How did people react to it?
The public reacted in a number of ways, many took to social media to voice their opinions and outrage over the controversy. Student Isabel Hambly (@ihambly_design) posted a short essay including research she’d done on the issue of slavery in many Leicester sweatshops. She stated that “there will be outrage for a few weeks… we need to keep up the clamour for change.”. The jury’s still out on whether we have achieved that since.
Vogue published an article advising the public on how to respond positively, titled “How To Hold The Garment Industry To Account? “You Vote With Your Wallet. It’s Simple Maths”” In which they detailed exactly what had happened, including that Boohoo had lost £2 billion in market worth since the scandal. They also included advice for consumers on how to end their support for companies that behave this way, stating that the most effective way to do this was to be more careful in where they choose to shop, and also to sign petitions on Labour Behind the Label.
In response to the scandal The Telegraph asked, “what does “Made in Britain” really mean?”. Normally, you could expect a “made in Britain” label to evoke feelings of quality and locally sourced materials. As more evidence comes to light, and the popularity of fast fashion still booms, this opinion runs a high risk of becoming outdated. A lot has changed since the industrial revolution where not doubt this view was born from, so, will Leicester’s sweatshops begin to create a change in outlook?

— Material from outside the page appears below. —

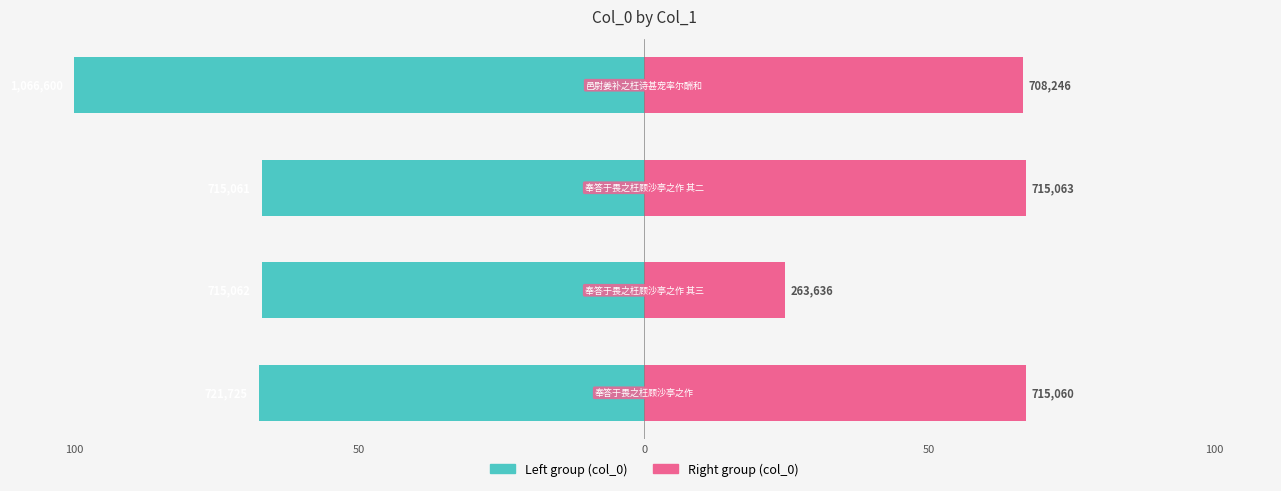

At 100, list the series in order from largest to smallest.

col_0 (right group), col_0 (left group)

What has happened subsequently?
Despite the initial outrage it seems not much has changed as Boohoo’s sales still soar above what was expected after the controversy. Even after the independent report by Alison Levitt QC, which condemned Boohoo stating that they had “not taken sufficient responsibility for those involved in producing their clothes”, they seem to have bounced back very well. Which raises the question, do we actually care about human rights violations and sustainability? The reason why the Boohoo scandal was such big news was because it was so close to home. Why does it take these issues being on our doorstep before we notice? And even after we notice, does it produce a change in behaviour? We’d like to think so but it’s not looking too sure. After all, we are all happy to express our opinions on social media, but will we start putting our money where our mouths are and stop feeding this monster?